Synopsis
Angela Dorothea Kasner, better known as Angela Merkel, was born in Hamburg, West Germany, on July 17, 1954. Trained as a physicist, Merkel entered politics after the 1989 fall of the Berlin Wall. Rising to the position of chairwoman of the Christian Democratic Union party, Merkel became Germany's first female chancellor, and one of the leading figures of the European Union, following the 2005 national elections.
Early Years
German stateswoman and chancellor Angela Merkel was born Angela Dorothea Kasner on July 17, 1954, in Hamburg, Germany. The daughter of a Lutheran pastor and teacher who moved his family east to pursue his theology studies, Merkel grew up in a rural area north of Berlin in the then German Democratic Republic. She studied physics at the University of Leipzig, earning a doctorate in 1978, and later worked as a chemist at the Central Institute for Physical Chemistry, Academy of Sciences from 1978 to 1990.
First Female Chancellor
After the fall of the Berlin Wall in 1989, Merkel joined the Christian Democratic Union (CDU) political party and soon after was appointed to Helmut Kohl's cabinet as minister for women and youth and later served as minister for the environment and nuclear safety.

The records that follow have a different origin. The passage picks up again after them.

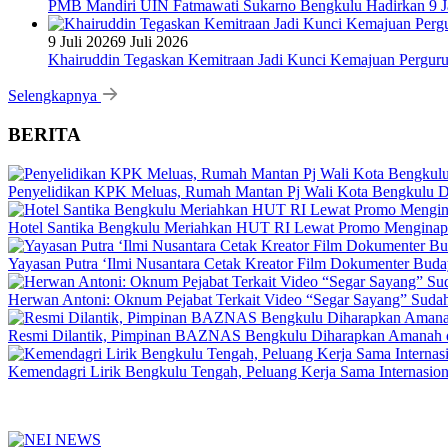
PMB Mandiri UIN Fatmawati Sukarno Bengkulu Hadirkan 9 Ja
9 Juli 2026
9 Juli 2026
Khairuddin Tegaskan Kemitraan Jadi Kunci Kemajuan Pergur
Selengkapnya
BERITA
Penyelidikan KPK Meluas, Rumah Mantan Pj Wali Kota Bengkulu D
Hotel Santika Bengkulu Meriahkan HUT RI Lewat Promo Menginap
Yayasan Putra ‘Ilmi Nusantara Cetak Kreator Film Dokumenter Bud
Herwan Antoni: Oknum Pejabat Terkait Video “Segar Sayang” Sudah
Resmi Dilantik, Pimpinan BAZNAS Bengkulu Diharapkan Amanah da
Kemendagri Lirik Bengkulu Tengah, Peluang Kerja Sama Internasion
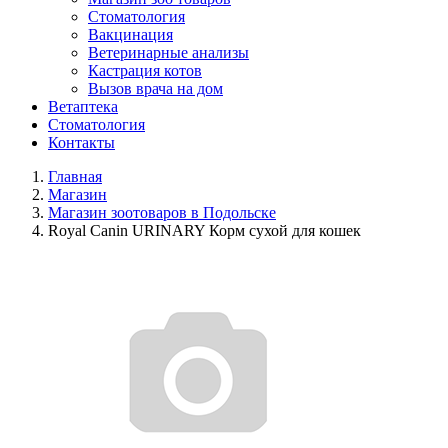
Стоматология
Вакцинация
Ветеринарные анализы
Кастрация котов
Вызов врача на дом
Ветаптека
Стоматология
Контакты
Главная
Магазин
Магазин зоотоваров в Подольске
Royal Canin URINARY Корм сухой для кошек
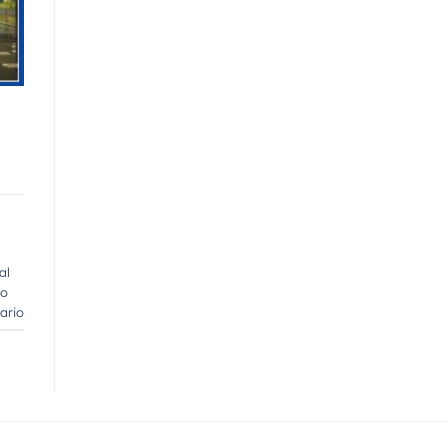
al
to
ario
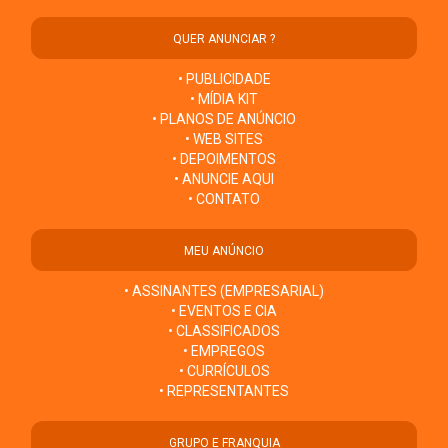
QUER ANUNCIAR ?
• PUBLICIDADE
• MÍDIA KIT
• PLANOS DE ANÚNCIO
• WEB SITES
• DEPOIMENTOS
• ANUNCIE AQUI
• CONTATO
MEU ANÚNCIO
• ASSINANTES (EMPRESARIAL)
• EVENTOS E CIA
• CLASSIFICADOS
• EMPREGOS
• CURRÍCULOS
• REPRESENTANTES
GRUPO E FRANQUIA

Following Kohl's defeat in the 1998 general election, she was named secretary-general of the CDU. In 2000, she was chosen party leader, but lost the CDU candidacy for chancellor to Edmund Stoiber in 2002.
In the 2005 election, Merkel narrowly defeated Chancellor Gerhard Schröder, winning by just three seats, and after the CDU agreed a coalition deal with the Social Democrats (SPD), she was declared Germany's first female chancellor. Merkel is also the first former citizen of the German Democratic Republic to lead the reunited Germany and the first woman to lead Germany since it became a modern nation-state in 1871. She was elected to a second term in 2009.
Merkel made headlines in October 2013 when she accused the U.S. National Security Agency of tapping her cell phone. At a summit of European leaders she chided the United States for this privacy breech, saying that "Spying among friends is never acceptable." Later reports revealed that the NSA may have been surveilling Merkel since 2002. Merkel was sworn in for a third term in December 2013.